Page images and extracted text
|---|

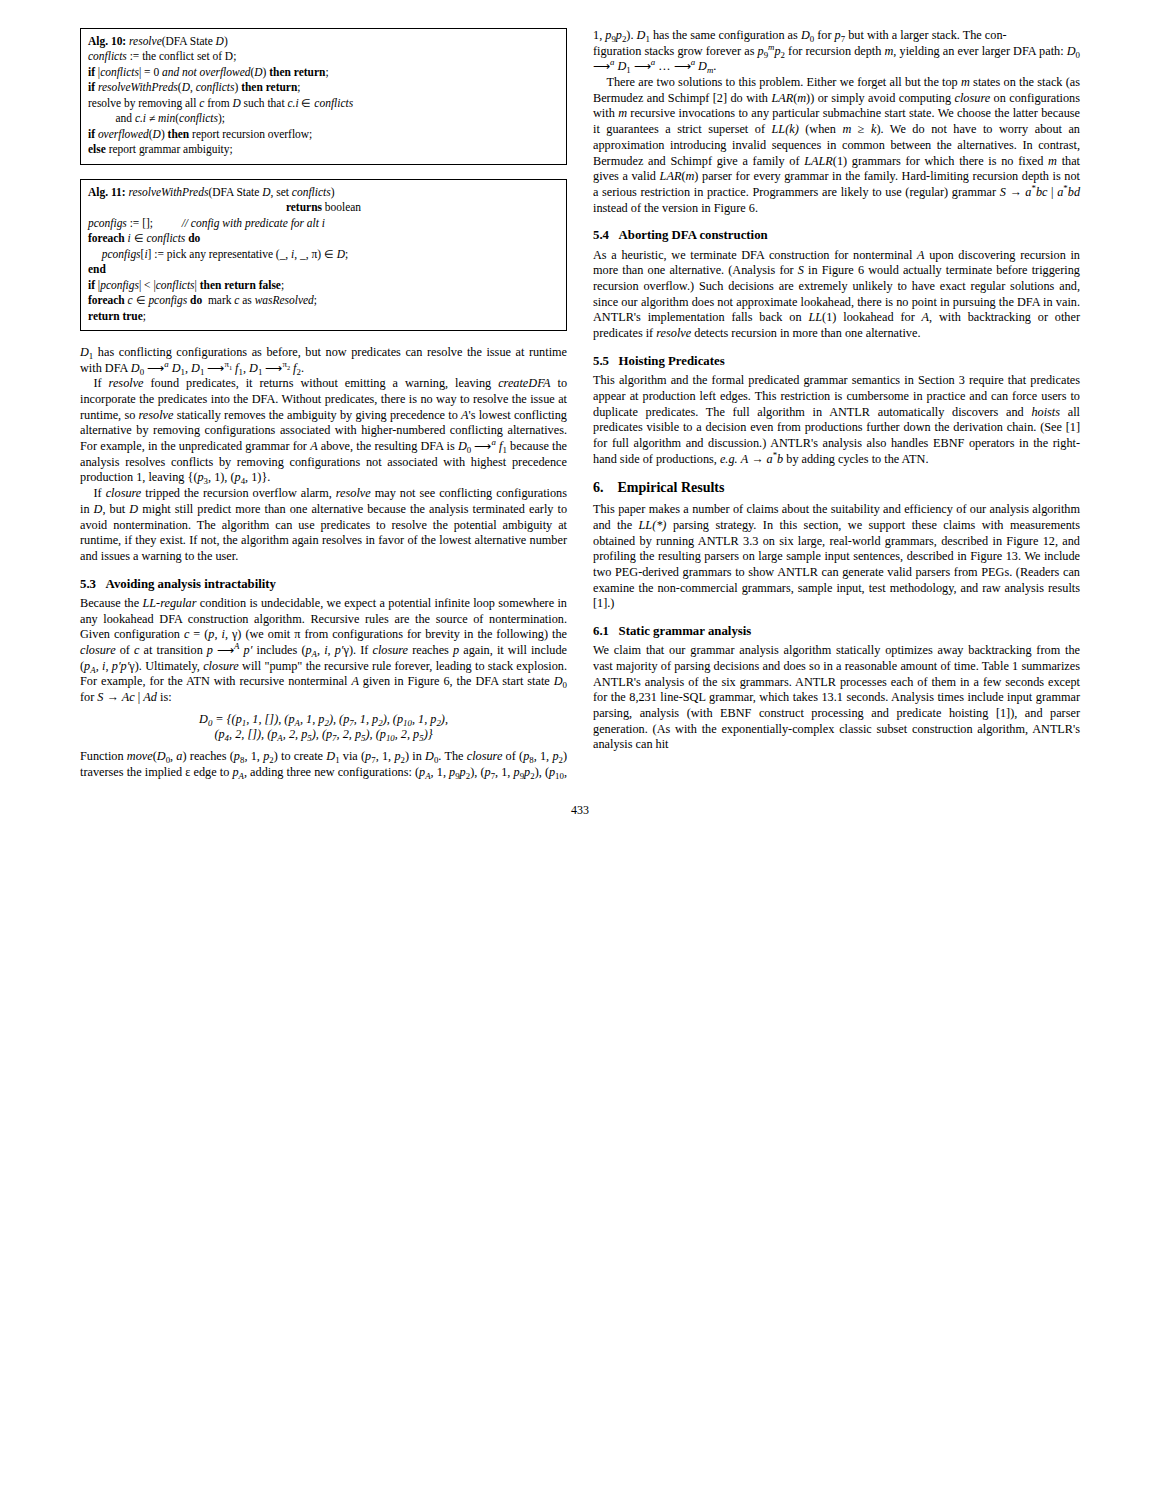Alg. 10: resolve(DFA State D) conflicts := the conflict set of D; if |conflicts| = 0 and not overflowed(D) then return; if resolveWithPreds(D, conflicts) then return; resolve by removing all c from D such that c.i ∈ conflicts and c.i ≠ min(conflicts); if overflowed(D) then report recursion overflow; else report grammar ambiguity;
Alg. 11: resolveWithPreds(DFA State D, set conflicts) returns boolean pconfigs := []; // config with predicate for alt i foreach i ∈ conflicts do pconfigs[i] := pick any representative (_, i, _, π) ∈ D; end if |pconfigs| < |conflicts| then return false; foreach c ∈ pconfigs do mark c as wasResolved; return true;
D1 has conflicting configurations as before, but now predicates can resolve the issue at runtime with DFA D0 ⟶a D1, D1 ⟶π1 f1, D1 ⟶π2 f2.
If resolve found predicates, it returns without emitting a warning, leaving createDFA to incorporate the predicates into the DFA. Without predicates, there is no way to resolve the issue at runtime, so resolve statically removes the ambiguity by giving precedence to A's lowest conflicting alternative by removing configurations associated with higher-numbered conflicting alternatives. For example, in the unpredicated grammar for A above, the resulting DFA is D0 ⟶a f1 because the analysis resolves conflicts by removing configurations not associated with highest precedence production 1, leaving {(p3, 1), (p4, 1)}.
If closure tripped the recursion overflow alarm, resolve may not see conflicting configurations in D, but D might still predict more than one alternative because the analysis terminated early to avoid nontermination. The algorithm can use predicates to resolve the potential ambiguity at runtime, if they exist. If not, the algorithm again resolves in favor of the lowest alternative number and issues a warning to the user.
5.3 Avoiding analysis intractability
Because the LL-regular condition is undecidable, we expect a potential infinite loop somewhere in any lookahead DFA construction algorithm. Recursive rules are the source of nontermination. Given configuration c = (p, i, γ) (we omit π from configurations for brevity in the following) the closure of c at transition p ⟶A p′ includes (pA, i, p′γ). If closure reaches p again, it will include (pA, i, p′p′γ). Ultimately, closure will "pump" the recursive rule forever, leading to stack explosion. For example, for the ATN with recursive nonterminal A given in Figure 6, the DFA start state D0 for S → Ac | Ad is:
D0 = {(p1, 1, []), (pA, 1, p2), (p7, 1, p2), (p10, 1, p2), (p4, 2, []), (pA, 2, p5), (p7, 2, p5), (p10, 2, p5)}
Function move(D0, a) reaches (p8, 1, p2) to create D1 via (p7, 1, p2) in D0. The closure of (p8, 1, p2) traverses the implied ε edge to pA, adding three new configurations: (pA, 1, p9p2), (p7, 1, p9p2), (p10, 1, p9p2). D1 has the same configuration as D0 for p7 but with a larger stack. The con-
figuration stacks grow forever as p9mp2 for recursion depth m, yielding an ever larger DFA path: D0 ⟶a D1 ⟶a … ⟶a Dm.
There are two solutions to this problem. Either we forget all but the top m states on the stack (as Bermudez and Schimpf [2] do with LAR(m)) or simply avoid computing closure on configurations with m recursive invocations to any particular submachine start state. We choose the latter because it guarantees a strict superset of LL(k) (when m ≥ k). We do not have to worry about an approximation introducing invalid sequences in common between the alternatives. In contrast, Bermudez and Schimpf give a family of LALR(1) grammars for which there is no fixed m that gives a valid LAR(m) parser for every grammar in the family. Hard-limiting recursion depth is not a serious restriction in practice. Programmers are likely to use (regular) grammar S → a*bc | a*bd instead of the version in Figure 6.
5.4 Aborting DFA construction
As a heuristic, we terminate DFA construction for nonterminal A upon discovering recursion in more than one alternative. (Analysis for S in Figure 6 would actually terminate before triggering recursion overflow.) Such decisions are extremely unlikely to have exact regular solutions and, since our algorithm does not approximate lookahead, there is no point in pursuing the DFA in vain. ANTLR's implementation falls back on LL(1) lookahead for A, with backtracking or other predicates if resolve detects recursion in more than one alternative.
5.5 Hoisting Predicates
This algorithm and the formal predicated grammar semantics in Section 3 require that predicates appear at production left edges. This restriction is cumbersome in practice and can force users to duplicate predicates. The full algorithm in ANTLR automatically discovers and hoists all predicates visible to a decision even from productions further down the derivation chain. (See [1] for full algorithm and discussion.) ANTLR's analysis also handles EBNF operators in the right-hand side of productions, e.g. A → a*b by adding cycles to the ATN.
6. Empirical Results
This paper makes a number of claims about the suitability and efficiency of our analysis algorithm and the LL(*) parsing strategy. In this section, we support these claims with measurements obtained by running ANTLR 3.3 on six large, real-world grammars, described in Figure 12, and profiling the resulting parsers on large sample input sentences, described in Figure 13. We include two PEG-derived grammars to show ANTLR can generate valid parsers from PEGs. (Readers can examine the non-commercial grammars, sample input, test methodology, and raw analysis results [1].)
6.1 Static grammar analysis
We claim that our grammar analysis algorithm statically optimizes away backtracking from the vast majority of parsing decisions and does so in a reasonable amount of time. Table 1 summarizes ANTLR's analysis of the six grammars. ANTLR processes each of them in a few seconds except for the 8,231 line-SQL grammar, which takes 13.1 seconds. Analysis times include input grammar parsing, analysis (with EBNF construct processing and predicate hoisting [1]), and parser generation. (As with the exponentially-complex classic subset construction algorithm, ANTLR's analysis can hit
433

|---|

◆ **THE TASK**: Wherever a line of the records above contains the string "lowest", copy that line out.

◆ **WRITTEN ANSWER**:
If resolve found predicates, it returns without emitting a warning, leaving createDFA to incorporate the predicates into the DFA. Without predicates, there is no way to resolve the issue at runtime, so resolve statically removes the ambiguity by giving precedence to A's lowest conflicting alternative by removing configurations associated with higher-numbered conflicting alternatives. For example, in the unpredicated grammar for A above, the resulting DFA is D0 ⟶a f1 because the analysis resolves conflicts by removing configurations not associated with highest precedence production 1, leaving {(p3, 1), (p4, 1)}.
If closure tripped the recursion overflow alarm, resolve may not see conflicting configurations in D, but D might still predict more than one alternative because the analysis terminated early to avoid nontermination. The algorithm can use predicates to resolve the potential ambiguity at runtime, if they exist. If not, the algorithm again resolves in favor of the lowest alternative number and issues a warning to the user.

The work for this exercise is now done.